Sebelum memulai usaha toko buku, Wie Tay mengawali karirnya sebagai pedagang rokok keliling di daerah Senen dan Glodok. Dengan pendapatan dari penjualan rokok, ia mulai menabung dan membeli meja untuk berjualan, karena pada saat itu ia belum mampu membuka kios sendiri. Selain menjual rokok, Wie Tay juga memperluas bisnisnya dengan menjual bir dan buku.
Pada awalnya, ia fokus menjual buku impor berbahasa Belanda yang ternyata mendapatkan respon yang sangat baik dari pelanggan. Melihat potensi ini, Wie Tay bersama dua sahabatnya, yaitu Lie Tay San dan The Kie Hoat, memutuskan untuk mendirikan sebuah toko buku dan alat tulis di Kwitang, Jakarta Pusat.
Namun, perjalanan bisnis mereka tidak berjalan mulus ketika Wie Tay mengusulkan penambahan modal untuk mengembangkan bisnis mereka.

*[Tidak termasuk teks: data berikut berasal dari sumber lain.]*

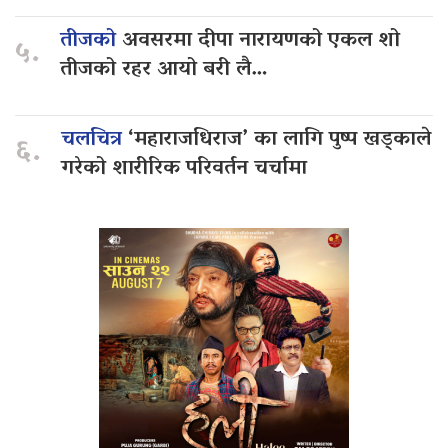
तीजको
अवसरमा दीपा नारायणको एकल शो
५.
तीजको रहर आयो बरी लै…
चलचित्र
‘महाराजधिराज’ का लागि पुष्प खड्काले
६.
गरेको शारीरिक परिवर्तन चर्चामा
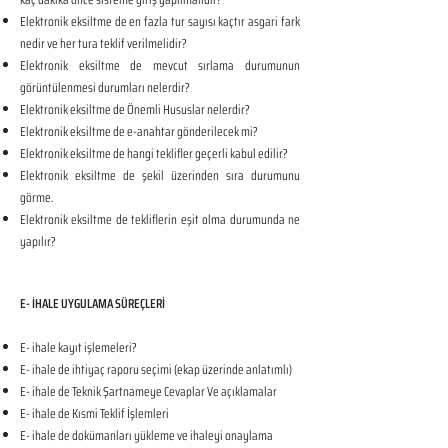
Elektronik eksiltme de en fazla tur sayısı kaçtır asgari fark
nedir ve her tura teklif verilmelidir?
Elektronik eksiltme de mevcut sırlama durumunun
görüntülenmesi durumları nelerdir?
Elektronik eksiltme de Önemli Hususlar nelerdir?
Elektronik eksiltme de e-anahtar gönderilecek mi?
Elektronik eksiltme de hangi teklifler geçerli kabul edilir?
Elektronik eksiltme de şekil üzerinden sıra durumunu
görme.
Elektronik eksiltme de tekliflerin eşit olma durumunda ne
yapılır?
E- İHALE UYGULAMA SÜREÇLERİ
E- ihale kayıt işlemeleri?
E- ihale de ihtiyaç raporu seçimi (ekap üzerinde anlatımlı)
E- ihale de Teknik Şartnameye Cevaplar Ve açıklamalar
E- ihale de Kısmi Teklif İşlemleri
E- ihale de dokümanları yükleme ve ihaleyi onaylama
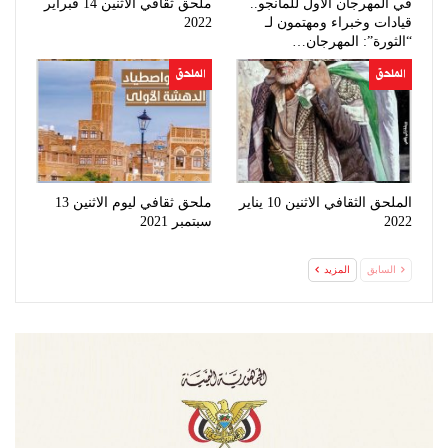
في المهرجان الأول للمانجو..
ملحق ثقافي الاثنين 14 فبراير
قيادات وخبراء ومهتمون لـ
2022
“الثورة”: المهرجان…
الملحق
الملحق
الملحق الثقافي الاثنين 10 يناير
ملحق ثقافي ليوم الاثنين 13
2022
سبتمبر 2021
السابق
المزيد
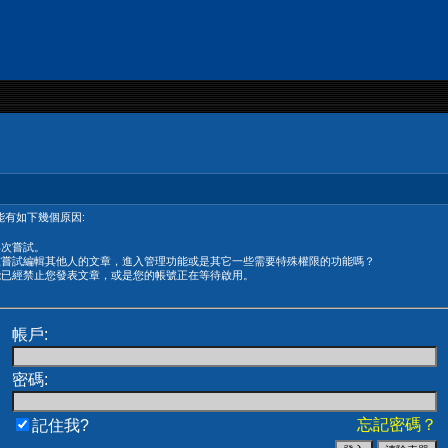
有如下幾個原因:
再次嘗試。
在嘗試編輯其他人的文章，進入管理功能或是其它一些需要特殊權限的功能嗎？
能已經禁止您發表文章，或是您的帳號正在等待啟用。
帳戶:
密碼:
忘記密碼？
記住我?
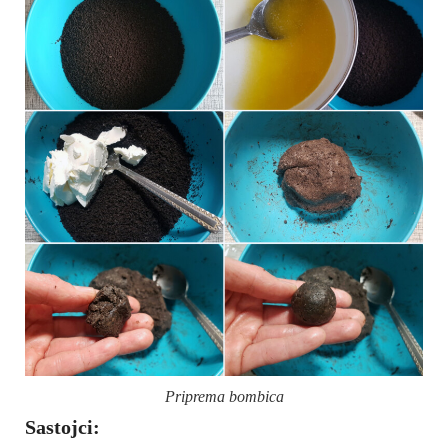
Priprema bombica
Sastojci:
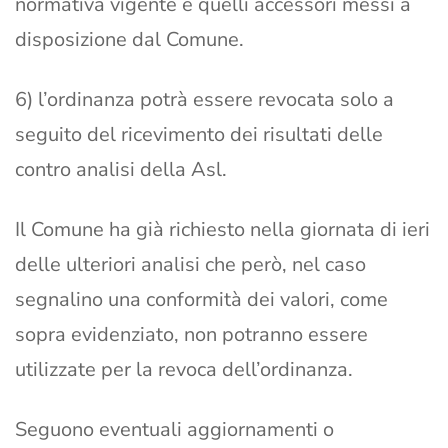
normativa vigente e quelli accessori messi a
disposizione dal Comune.
6) l’ordinanza potrà essere revocata solo a
seguito del ricevimento dei risultati delle
contro analisi della Asl.
Il Comune ha già richiesto nella giornata di ieri
delle ulteriori analisi che però, nel caso
segnalino una conformità dei valori, come
sopra evidenziato, non potranno essere
utilizzate per la revoca dell’ordinanza.
Seguono eventuali aggiornamenti o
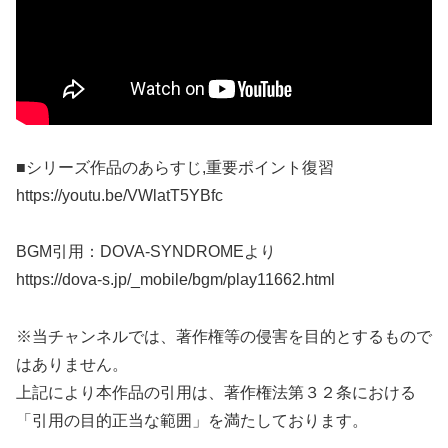
■シリーズ作品のあらすじ,重要ポイント復習
https://youtu.be/VWlatT5YBfc
BGM引用：DOVA-SYNDROMEより
https://dova-s.jp/_mobile/bgm/play11662.html
※当チャンネルでは、著作権等の侵害を目的とするもので
はありません。
上記により本作品の引用は、著作権法第３２条における
「引用の目的正当な範囲」を満たしております。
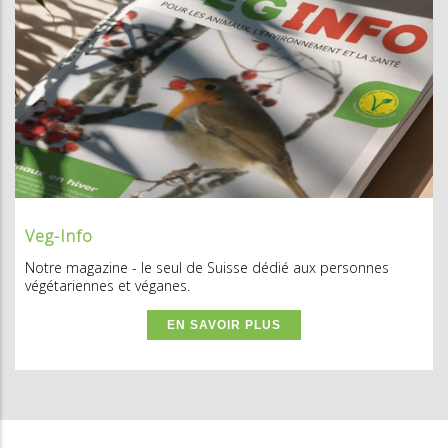
Veg-Info
Notre magazine - le seul de Suisse dédié aux personnes
végétariennes et véganes.
EN SAVOIR PLUS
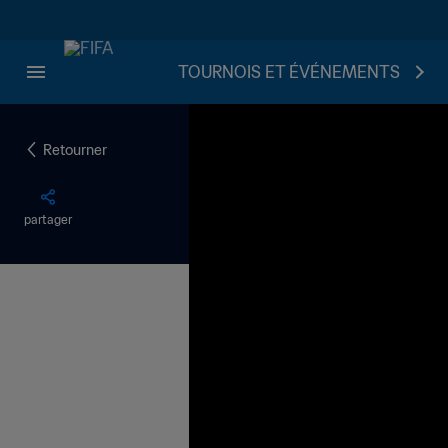
TOURNOIS ET ÉVÉNEMENTS
Retourner
partager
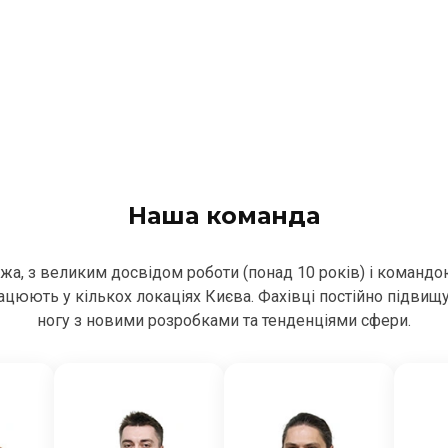
Наша команда
ежа, з великим досвідом роботи (понад 10 років) і командо
цюють у кількох локаціях Києва. Фахівці постійно підвищ
ногу з новими розробками та тенденціями сфери.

Lie Tay San tidak setuju dengan usulan ini dan akhirnya memutuskan untuk keluar dari bisnis tersebut.
Kemudian, Wie Tay dan Kie Hoat bersama-sama mendirikan toko buku mereka sendiri dengan nama Gunung Agung yang memiliki arti besar. Toko buku ini terus berkembang dengan pesat, bahkan menerima pesanan dari luar kota secara reguler.
Ketika peresmian Toko Gunung Agung dilakukan, Wie Tay mengadakan pameran buku. Dengan modal sebesar Rp500.000, Gunung Agung berhasil memamerkan sekitar 10.000 buku. Setahun setelahnya, Wie Tay menggelar pameran buku yang lebih besar yang diberi nama Pekan Buku Indonesia 1954. Pada pameran ini, Gunung Agung memulai tradisi menyusun daftar lengkap buku dalam bentuk katalog yang dikenal sebagai bibliografi.
Gunung Agung kemudian membentuk tim khusus yang disebut Bibliografi Buku Indonesia yang dipimpin oleh Ali Amran, yang juga menjabat sebagai kepala bagian Penerbit PT Gunung Agung.
Itulah sepenggal kisah pendiri toko Buku Agung yang menjadi legenda penjualan buku di Indonesia.